Abstract

The venerable method of maximum likelihood has found numerous recent applications in nonparametric estimation of regression and shape constrained densities. For mixture models the nonparametric maximum likelihood estimator (NPMLE) of Kiefer and Wolfowitz plays a central role in recent developments of empirical Bayes methods. The NPMLE has also been proposed by Cosslett as an estimation method for single index linear models for binary response with random coefficients. However, computational difficulties have hindered its application. Combining recent developments in computational geometry and convex optimization, we develop a new approach to computation for such models that dramatically increases their computational tractability. Consistency of the method is established for an expanded profile likelihood formulation.

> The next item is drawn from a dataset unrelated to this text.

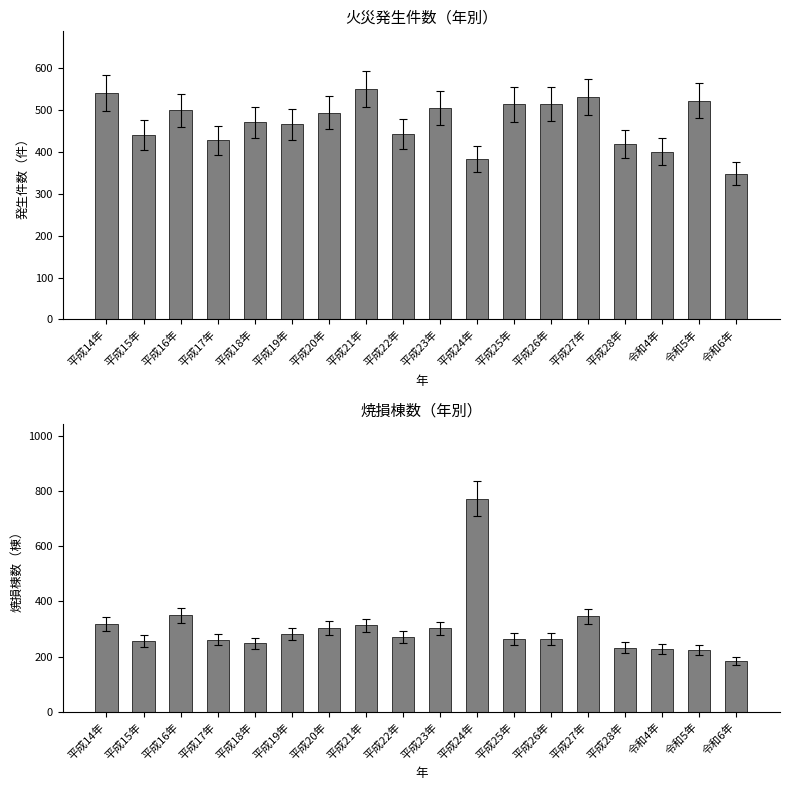

At which category is the sum across all series the highest?

平成24年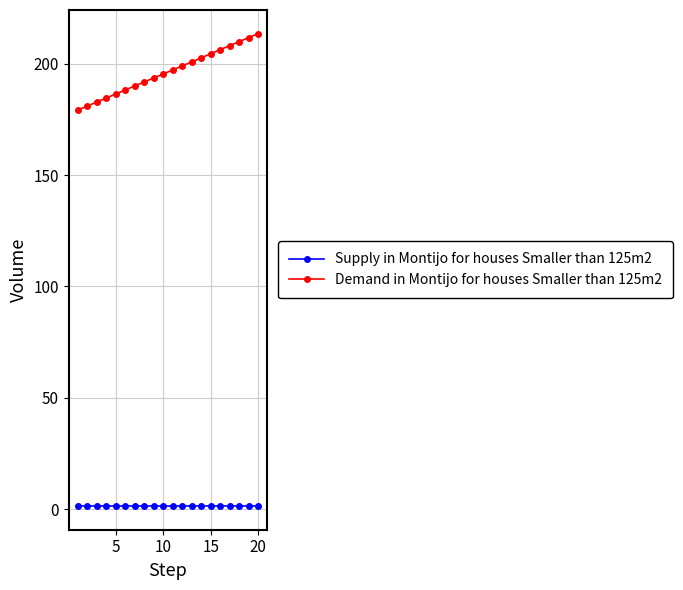

True or false: Demand in Montijo for houses Smaller than 125m2 and Supply in Montijo for houses Smaller than 125m2 intersect in this chart.

False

The methods are evaluated in simulation experiments, compared to the deconvolution methods of Gautier and Kitamura and illustrated in an application to modal choice for journey-to-work data in the Washington DC area. Supplementary materials for this article are available online.

摘要

古老的最大似然方法最近在非参数中发现了许多应用回归和形状约束密度的估计。对于混合模型，Kiefer 和 Wolfowitz 的非参数最大似然估计器 (NPMLE) 在经验贝叶斯方法的最新发展中发挥着核心作用。Cosslett 还提出了 NPMLE 作为具有随机系数的二元响应的单指数线性模型的估计方法。然而，计算困难阻碍了它的应用。结合计算几何和凸优化的最新发展，我们为此类模型开发了一种新的计算方法，显着提高了它们的计算易处理性。该方法的一致性是为扩展的轮廓似然公式建立的。这些方法在模拟实验中进行评估，与 Gautier 和 Kitamura 的反卷积方法相比，并在华盛顿特区地区上班途中数据模态选择的应用中进行了说明。本文的补充材料可在线获取。